(Dataset records)
________________________________________
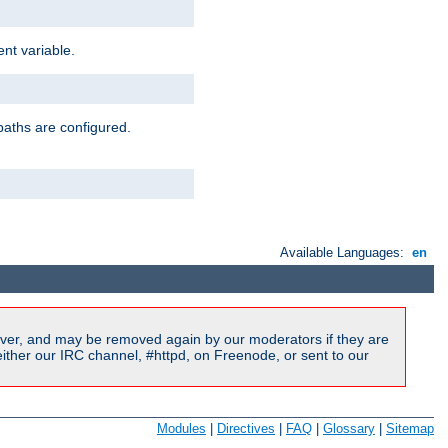
nt variable.
paths are configured.
Available Languages:
en
ver, and may be removed again by our moderators if they are
ither our IRC channel, #httpd, on Freenode, or sent to our
Modules
|
Directives
|
FAQ
|
Glossary
|
Sitemap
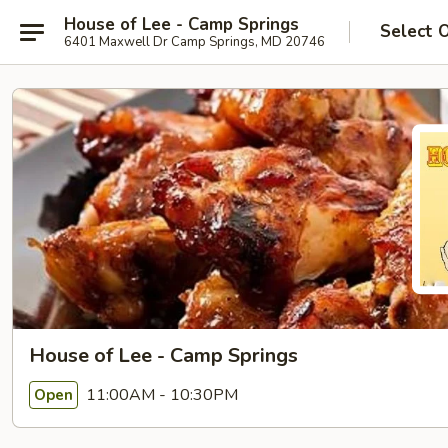
House of Lee - Camp Springs
Select 
6401 Maxwell Dr Camp Springs, MD 20746
House of Lee - Camp Springs
11:00AM - 10:30PM
Open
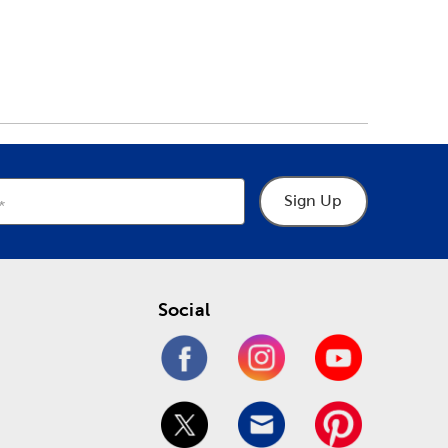
Sign Up
Social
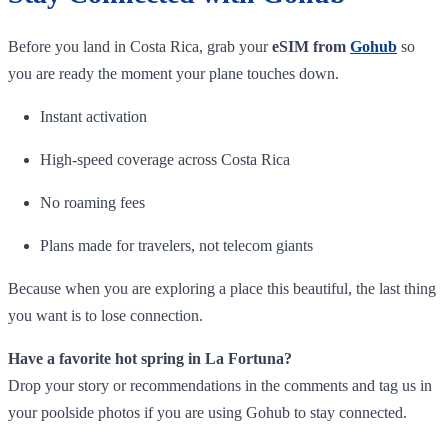
Before you land in Costa Rica, grab your
eSIM from
Gohub
so
you are ready the moment your plane touches down.
Instant activation
High-speed coverage across Costa Rica
No roaming fees
Plans made for travelers, not telecom giants
Because when you are exploring a place this beautiful, the last thing
you want is to lose connection.
Have a favorite hot spring in La Fortuna?
Drop your story or recommendations in the comments and tag us in
your poolside photos if you are using Gohub to stay connected.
________________________________________
### Instruction
Can you repeat the lines starting at the one that contains "Before you land in Costa Rica, grab your" and ending at the very last line, word for word?

### Exercise result
Before you land in Costa Rica, grab your
eSIM from
Gohub
so
you are ready the moment your plane touches down.
Instant activation
High-speed coverage across Costa Rica
No roaming fees
Plans made for travelers, not telecom giants
Because when you are exploring a place this beautiful, the last thing
you want is to lose connection.
Have a favorite hot spring in La Fortuna?
Drop your story or recommendations in the comments and tag us in
your poolside photos if you are using Gohub to stay connected.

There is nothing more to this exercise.